Marriott
Europe / England / London / Best Hotels

St Pancras Renaissance Hotel

Behold one of London’s architectural masterpieces: This Gothic redbrick palace, a terminal hotel for St Pancras railway station, was built as the Midland Grand Hotel in 1873 for £300 million in today’s money. Palatial public spaces present a gilt-and-tile parade of self-important Victorian excess, from the marble Grand Staircase (seen in the Spice Girls’ video for “Wannabe”) to the lushly carved brasserie and the old wooden Booking Hall, now a classy place to get a drink. Hard to believe that in the 1960s, this glory was nearly torn down. The building was “too good for its purpose,” lamented its architect, Gilbert Scott. It’s worth a wander even if you’re not staying here. As a hotel, service is distracted and rooms need some attention, so we currently recommend it more for tourist visits than for overnight stays.
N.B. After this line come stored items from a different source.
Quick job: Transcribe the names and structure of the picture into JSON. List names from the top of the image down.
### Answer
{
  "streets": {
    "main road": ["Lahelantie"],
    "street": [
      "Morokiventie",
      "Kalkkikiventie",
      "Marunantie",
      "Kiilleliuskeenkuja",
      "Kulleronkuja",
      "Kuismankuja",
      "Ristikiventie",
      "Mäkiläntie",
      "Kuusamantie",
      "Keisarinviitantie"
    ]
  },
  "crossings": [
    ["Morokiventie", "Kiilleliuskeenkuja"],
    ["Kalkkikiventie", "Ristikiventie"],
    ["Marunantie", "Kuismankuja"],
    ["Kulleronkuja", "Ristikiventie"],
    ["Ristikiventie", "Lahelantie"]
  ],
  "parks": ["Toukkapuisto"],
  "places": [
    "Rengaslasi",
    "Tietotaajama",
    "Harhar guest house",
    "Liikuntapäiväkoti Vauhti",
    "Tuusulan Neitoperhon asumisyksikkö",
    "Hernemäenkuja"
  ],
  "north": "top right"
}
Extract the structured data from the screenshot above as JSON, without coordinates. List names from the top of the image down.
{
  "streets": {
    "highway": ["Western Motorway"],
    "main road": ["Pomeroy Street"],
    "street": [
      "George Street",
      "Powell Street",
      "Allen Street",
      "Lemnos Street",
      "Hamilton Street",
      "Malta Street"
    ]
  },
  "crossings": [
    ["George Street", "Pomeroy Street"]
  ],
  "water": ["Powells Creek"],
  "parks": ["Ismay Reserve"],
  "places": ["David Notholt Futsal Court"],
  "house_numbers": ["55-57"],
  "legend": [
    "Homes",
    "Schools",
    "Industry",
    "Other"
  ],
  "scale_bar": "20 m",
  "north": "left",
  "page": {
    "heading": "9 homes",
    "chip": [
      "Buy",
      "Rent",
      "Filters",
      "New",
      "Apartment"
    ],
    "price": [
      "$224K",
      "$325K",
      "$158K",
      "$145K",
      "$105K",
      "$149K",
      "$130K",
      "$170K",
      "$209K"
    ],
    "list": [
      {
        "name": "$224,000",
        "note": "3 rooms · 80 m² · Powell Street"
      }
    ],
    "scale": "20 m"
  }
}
If you do choose it for Marriott points reasons, the best premium rooms have an unforgettable view down the ribbed, cast-iron cavern of the train shed and you can watch Eurostar arrive and depart in your bathrobe. Rooms in the modern Barlow wing are blandly corporate, lack those long views (the ones in lower categories have small windows), and suit business travel tastes—for us, it’s the original building or nothing.